Every day Poets & Writers Magazine scans the headlines—from publishing reports to academic announcements to literary dispatches—for all the news that creative writers need to know. Here are today’s stories.

The Poetry Foundation has named Marilyn Nelson the winner of the 2019 Ruth Lilly Poetry Prize. One of the most prestigious awards given to American poets, the $100,000 prize recognizes outstanding lifetime achievement. The foundation also named Terrance Hayes winner of the 2019 Pegasus Award for Poetry Criticism and Naomi Shihab Nye the 2019–2021 Young People’s Poet Laureate. (Poets & Writers)

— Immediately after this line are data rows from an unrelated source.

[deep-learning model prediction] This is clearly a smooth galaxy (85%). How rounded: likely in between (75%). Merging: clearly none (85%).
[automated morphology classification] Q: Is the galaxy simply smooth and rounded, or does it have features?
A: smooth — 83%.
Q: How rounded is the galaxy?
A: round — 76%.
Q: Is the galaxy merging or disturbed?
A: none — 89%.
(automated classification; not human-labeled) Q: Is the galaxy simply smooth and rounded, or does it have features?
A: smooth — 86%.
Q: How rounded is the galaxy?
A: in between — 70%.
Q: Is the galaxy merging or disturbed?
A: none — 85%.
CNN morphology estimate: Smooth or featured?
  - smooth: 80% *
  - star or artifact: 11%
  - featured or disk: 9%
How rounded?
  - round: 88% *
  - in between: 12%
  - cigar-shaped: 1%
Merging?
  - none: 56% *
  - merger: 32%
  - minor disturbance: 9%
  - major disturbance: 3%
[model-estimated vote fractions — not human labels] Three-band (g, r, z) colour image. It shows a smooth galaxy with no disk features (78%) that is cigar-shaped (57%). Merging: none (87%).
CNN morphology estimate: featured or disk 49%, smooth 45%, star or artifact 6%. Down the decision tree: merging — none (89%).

The Orwell Foundation has announced the longlist for its inaugural prize for political fiction. The twelve international nominees for the £3,000 prize (approximately $3,925) include Nick Drnaso for Sabrina, Tayari Jones for An American Marriage, and Novuyo Rosa Tshuma for House of Stone. The shortlist will be released in early June; the winner and the foundation’s awardees in nonfiction and journalism will be announced on George Orwell’s birthday, June 25. (Bookseller)

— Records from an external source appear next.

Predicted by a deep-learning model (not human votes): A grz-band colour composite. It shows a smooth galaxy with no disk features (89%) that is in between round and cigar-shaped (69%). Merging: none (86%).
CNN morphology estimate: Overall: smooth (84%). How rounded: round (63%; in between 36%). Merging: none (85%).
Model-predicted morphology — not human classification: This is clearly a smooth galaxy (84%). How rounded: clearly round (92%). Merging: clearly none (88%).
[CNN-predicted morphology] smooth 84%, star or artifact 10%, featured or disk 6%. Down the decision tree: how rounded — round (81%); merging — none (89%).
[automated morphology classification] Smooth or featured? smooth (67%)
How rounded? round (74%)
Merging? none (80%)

“I would like the reader to feel a deepened sense of self-worth, a stronger sense of possibility and capability.” Barry Lopez speaks to the Guardian about nature writing and the planet’s environmental emergency.

A federal judge has ruled that Barnes & Noble’s counterclaim filed against former CEO Demos Parneros for alleged misconduct and “disloyal” behavior can proceed, but the retailer must pay Parneros’s legal costs for defending himself in the countersuit. (Publishers Weekly)

At the New York Times, Megan O’Grady considers the rise of historical fiction and why in tumultuous times we seek a reading experience that feels “a lot like putting one’s hand in a draw and slamming it over and over again.”

“When you’re writing a book, you are also hoping that there is some kind of fundamental order that you can find through writing it: as if every book is born with its own order in its cells, and it’s your work to find it and bring it out.” Novelist Sheila Heti talks to Guernica about art, Judaism, and writing as a leap of faith.

At Vulture, Open Letter publisher Chad Post calculates what it would take for translated literature to truly take off in the United States. “As a culture, we are missing out on at least a thousand really good works of fiction every single year.”

With twenty-eight books to his name, T. C. Boyle speaks to the San Francisco Chronicle about his “addiction” to writing.